Task requirements: Determine the number of lines in the data below that hold "dasharray"; give nothing but that number.

Items from a data source
────────────────────

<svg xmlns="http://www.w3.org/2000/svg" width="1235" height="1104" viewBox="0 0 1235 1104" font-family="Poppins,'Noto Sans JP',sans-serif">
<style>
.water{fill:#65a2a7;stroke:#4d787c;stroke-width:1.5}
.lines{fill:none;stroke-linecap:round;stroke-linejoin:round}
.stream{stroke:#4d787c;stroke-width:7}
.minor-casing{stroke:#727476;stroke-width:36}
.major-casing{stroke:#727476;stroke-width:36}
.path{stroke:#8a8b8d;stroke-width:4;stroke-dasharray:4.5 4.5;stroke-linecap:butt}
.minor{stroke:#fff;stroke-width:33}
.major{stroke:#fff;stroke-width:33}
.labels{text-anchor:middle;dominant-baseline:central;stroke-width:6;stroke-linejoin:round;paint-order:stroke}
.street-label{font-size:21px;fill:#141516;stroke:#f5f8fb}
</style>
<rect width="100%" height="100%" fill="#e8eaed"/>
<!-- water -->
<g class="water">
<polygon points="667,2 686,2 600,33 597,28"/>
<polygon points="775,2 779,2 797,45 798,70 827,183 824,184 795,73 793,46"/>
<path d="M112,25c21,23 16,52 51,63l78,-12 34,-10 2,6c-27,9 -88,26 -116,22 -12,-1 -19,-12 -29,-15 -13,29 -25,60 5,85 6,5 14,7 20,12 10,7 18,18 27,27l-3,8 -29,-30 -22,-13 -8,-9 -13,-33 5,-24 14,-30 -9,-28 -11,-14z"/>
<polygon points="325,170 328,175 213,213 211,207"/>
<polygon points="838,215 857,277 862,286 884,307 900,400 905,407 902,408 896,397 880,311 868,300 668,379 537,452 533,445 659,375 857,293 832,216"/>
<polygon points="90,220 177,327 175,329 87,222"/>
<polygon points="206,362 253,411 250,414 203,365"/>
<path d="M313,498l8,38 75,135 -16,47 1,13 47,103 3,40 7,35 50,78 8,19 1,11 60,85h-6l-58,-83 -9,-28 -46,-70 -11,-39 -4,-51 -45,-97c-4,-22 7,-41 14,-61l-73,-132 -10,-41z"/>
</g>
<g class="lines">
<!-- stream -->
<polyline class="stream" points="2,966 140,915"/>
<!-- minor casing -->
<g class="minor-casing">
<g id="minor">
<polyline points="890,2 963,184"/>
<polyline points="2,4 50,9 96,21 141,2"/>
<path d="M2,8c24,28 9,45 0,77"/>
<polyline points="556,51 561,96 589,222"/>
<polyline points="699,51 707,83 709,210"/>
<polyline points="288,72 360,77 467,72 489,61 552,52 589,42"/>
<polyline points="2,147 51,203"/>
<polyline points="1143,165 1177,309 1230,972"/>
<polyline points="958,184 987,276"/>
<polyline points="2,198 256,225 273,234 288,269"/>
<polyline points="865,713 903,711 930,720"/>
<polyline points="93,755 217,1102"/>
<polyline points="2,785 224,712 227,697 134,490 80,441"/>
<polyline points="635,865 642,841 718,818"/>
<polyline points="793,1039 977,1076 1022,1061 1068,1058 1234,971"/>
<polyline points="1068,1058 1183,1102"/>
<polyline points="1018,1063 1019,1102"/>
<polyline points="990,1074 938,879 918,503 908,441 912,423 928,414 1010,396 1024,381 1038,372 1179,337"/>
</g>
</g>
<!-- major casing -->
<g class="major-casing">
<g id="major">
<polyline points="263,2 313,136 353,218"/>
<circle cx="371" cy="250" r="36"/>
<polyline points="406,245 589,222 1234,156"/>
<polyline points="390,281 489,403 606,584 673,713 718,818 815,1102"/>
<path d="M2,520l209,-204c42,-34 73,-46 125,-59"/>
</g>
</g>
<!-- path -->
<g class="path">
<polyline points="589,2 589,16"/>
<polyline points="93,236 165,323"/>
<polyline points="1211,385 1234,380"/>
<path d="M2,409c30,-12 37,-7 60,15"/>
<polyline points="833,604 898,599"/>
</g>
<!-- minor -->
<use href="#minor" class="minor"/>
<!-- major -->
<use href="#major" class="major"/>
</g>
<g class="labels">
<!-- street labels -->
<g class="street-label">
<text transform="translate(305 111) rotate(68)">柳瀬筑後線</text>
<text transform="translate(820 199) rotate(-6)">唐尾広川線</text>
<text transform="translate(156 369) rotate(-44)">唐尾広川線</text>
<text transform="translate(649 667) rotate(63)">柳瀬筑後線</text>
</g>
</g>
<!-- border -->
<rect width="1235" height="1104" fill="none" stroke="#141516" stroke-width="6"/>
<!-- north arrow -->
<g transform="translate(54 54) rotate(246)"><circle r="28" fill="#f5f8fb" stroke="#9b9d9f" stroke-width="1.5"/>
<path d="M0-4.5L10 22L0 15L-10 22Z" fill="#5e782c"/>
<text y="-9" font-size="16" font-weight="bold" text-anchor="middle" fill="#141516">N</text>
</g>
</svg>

────────────────────

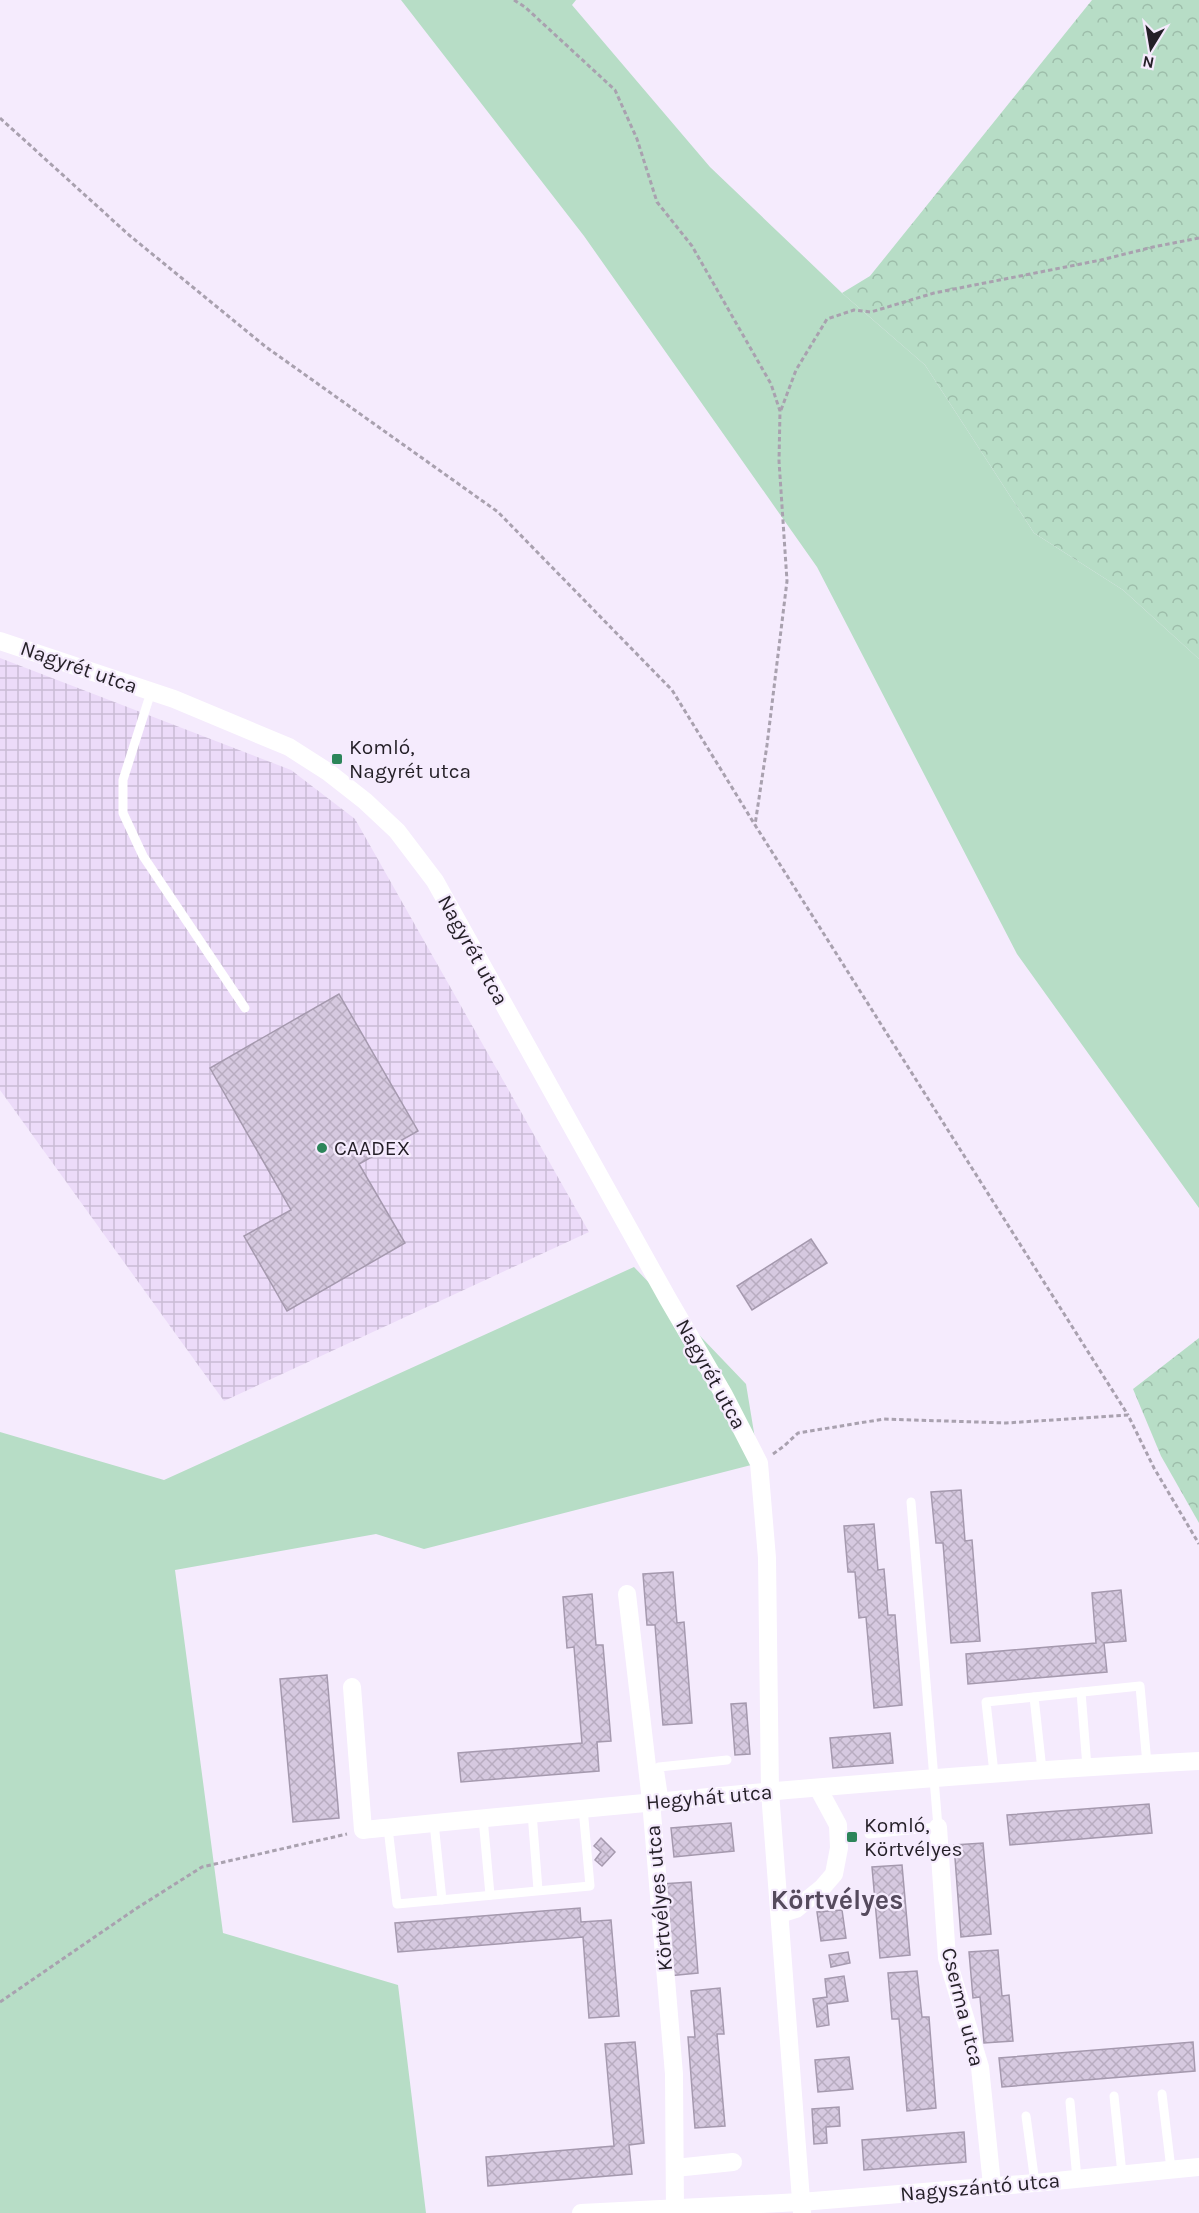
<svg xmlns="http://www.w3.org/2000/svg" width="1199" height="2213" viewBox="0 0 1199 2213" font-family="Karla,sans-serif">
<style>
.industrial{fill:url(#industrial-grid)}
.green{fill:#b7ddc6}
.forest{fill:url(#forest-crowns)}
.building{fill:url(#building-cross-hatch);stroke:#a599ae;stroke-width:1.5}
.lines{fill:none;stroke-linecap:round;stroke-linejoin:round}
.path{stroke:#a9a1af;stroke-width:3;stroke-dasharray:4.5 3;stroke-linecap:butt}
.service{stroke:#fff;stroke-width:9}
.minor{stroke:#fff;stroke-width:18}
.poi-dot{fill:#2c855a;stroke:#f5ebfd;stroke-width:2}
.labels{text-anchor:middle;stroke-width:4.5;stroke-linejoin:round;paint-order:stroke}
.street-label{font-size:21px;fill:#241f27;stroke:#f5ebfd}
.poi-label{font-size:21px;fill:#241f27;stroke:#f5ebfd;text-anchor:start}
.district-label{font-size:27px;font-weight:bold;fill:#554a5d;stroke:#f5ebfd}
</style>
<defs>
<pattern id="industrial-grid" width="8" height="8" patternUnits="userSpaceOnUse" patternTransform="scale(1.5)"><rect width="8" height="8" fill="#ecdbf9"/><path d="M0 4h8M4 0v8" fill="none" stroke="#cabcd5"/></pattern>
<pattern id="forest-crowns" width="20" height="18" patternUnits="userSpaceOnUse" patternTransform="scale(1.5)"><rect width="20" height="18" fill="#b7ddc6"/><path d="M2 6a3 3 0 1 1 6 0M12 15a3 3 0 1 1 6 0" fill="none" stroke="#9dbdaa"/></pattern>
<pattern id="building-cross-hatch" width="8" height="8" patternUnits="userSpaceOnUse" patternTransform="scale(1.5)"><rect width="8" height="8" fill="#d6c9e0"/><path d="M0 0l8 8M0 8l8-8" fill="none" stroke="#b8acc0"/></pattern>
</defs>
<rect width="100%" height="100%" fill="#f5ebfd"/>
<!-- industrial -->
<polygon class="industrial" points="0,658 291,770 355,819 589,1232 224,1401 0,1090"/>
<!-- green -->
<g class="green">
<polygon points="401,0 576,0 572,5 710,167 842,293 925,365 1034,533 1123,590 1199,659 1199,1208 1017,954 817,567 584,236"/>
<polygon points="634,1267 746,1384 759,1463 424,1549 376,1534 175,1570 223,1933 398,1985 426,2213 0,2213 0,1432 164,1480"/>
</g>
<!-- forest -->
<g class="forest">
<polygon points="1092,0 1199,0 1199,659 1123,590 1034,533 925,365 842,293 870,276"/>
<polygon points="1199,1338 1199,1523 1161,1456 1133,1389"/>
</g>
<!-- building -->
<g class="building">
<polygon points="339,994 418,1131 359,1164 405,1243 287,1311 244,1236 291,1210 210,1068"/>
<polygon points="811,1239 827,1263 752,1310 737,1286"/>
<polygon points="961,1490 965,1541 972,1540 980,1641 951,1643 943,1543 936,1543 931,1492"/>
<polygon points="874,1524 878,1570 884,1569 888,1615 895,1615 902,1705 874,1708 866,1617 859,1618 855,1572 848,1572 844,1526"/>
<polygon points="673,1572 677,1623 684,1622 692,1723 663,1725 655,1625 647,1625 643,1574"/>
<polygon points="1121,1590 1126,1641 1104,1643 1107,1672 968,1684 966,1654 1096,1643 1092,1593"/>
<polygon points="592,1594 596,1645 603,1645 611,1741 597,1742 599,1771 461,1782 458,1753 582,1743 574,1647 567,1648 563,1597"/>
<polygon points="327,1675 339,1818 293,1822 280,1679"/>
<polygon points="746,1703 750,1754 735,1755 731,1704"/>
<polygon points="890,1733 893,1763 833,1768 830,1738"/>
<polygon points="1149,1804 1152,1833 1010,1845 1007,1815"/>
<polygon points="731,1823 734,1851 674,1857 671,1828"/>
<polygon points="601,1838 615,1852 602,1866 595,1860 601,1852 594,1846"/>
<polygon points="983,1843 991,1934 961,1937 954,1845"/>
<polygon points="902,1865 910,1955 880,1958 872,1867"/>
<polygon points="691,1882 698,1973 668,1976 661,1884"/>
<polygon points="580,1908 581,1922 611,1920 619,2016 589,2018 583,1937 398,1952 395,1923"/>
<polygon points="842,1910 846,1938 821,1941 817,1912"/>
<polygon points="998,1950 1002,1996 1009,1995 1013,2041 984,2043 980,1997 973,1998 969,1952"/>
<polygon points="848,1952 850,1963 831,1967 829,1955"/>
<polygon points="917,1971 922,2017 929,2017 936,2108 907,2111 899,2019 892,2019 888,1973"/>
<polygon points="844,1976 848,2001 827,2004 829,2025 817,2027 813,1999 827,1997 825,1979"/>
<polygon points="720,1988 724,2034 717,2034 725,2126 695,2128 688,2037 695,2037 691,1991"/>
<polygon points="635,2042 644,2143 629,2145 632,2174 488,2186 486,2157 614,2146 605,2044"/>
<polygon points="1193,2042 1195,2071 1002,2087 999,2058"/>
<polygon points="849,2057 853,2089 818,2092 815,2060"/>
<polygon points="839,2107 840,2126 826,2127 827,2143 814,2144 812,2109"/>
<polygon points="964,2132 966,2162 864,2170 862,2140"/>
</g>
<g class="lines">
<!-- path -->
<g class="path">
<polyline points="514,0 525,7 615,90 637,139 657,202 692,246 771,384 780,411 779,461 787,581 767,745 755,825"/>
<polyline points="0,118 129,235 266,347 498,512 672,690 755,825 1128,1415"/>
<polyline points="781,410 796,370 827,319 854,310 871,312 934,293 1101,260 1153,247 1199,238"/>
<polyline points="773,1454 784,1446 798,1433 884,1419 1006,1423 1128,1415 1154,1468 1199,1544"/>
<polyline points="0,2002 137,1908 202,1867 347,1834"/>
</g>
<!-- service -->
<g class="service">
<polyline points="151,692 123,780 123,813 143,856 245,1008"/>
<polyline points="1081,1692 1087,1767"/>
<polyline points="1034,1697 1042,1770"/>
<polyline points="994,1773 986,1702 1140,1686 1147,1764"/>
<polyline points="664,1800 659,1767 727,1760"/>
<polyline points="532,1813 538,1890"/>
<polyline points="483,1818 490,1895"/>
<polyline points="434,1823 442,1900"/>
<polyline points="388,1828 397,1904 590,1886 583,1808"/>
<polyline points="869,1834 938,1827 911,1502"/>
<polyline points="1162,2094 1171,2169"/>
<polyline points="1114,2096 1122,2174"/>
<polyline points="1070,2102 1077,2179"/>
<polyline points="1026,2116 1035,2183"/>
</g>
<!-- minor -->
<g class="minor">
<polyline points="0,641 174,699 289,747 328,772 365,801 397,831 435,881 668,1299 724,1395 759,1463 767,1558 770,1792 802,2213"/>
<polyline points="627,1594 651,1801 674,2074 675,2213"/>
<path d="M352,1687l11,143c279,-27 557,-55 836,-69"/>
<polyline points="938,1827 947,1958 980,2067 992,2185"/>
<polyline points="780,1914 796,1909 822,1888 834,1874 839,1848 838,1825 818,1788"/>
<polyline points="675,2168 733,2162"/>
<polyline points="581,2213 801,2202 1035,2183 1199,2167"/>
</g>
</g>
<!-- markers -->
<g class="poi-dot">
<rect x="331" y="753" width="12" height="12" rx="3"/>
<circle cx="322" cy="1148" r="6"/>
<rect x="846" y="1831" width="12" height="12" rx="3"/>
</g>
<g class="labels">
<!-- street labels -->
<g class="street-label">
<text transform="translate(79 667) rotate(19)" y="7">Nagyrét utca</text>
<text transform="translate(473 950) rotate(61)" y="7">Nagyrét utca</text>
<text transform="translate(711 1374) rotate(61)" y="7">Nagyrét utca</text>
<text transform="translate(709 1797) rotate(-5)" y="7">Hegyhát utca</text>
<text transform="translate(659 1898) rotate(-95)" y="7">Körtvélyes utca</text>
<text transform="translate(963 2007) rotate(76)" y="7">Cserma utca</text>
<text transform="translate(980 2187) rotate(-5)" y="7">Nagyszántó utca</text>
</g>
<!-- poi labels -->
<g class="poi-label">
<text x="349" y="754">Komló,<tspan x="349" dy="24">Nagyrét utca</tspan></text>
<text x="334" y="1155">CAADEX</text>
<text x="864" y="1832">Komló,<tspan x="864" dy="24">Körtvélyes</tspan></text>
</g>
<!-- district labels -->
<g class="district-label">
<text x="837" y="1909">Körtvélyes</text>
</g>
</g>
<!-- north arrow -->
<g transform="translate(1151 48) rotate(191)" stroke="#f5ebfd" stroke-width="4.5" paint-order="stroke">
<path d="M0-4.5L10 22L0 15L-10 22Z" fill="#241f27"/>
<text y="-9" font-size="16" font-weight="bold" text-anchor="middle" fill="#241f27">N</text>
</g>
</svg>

────────────────────

Answer section: 2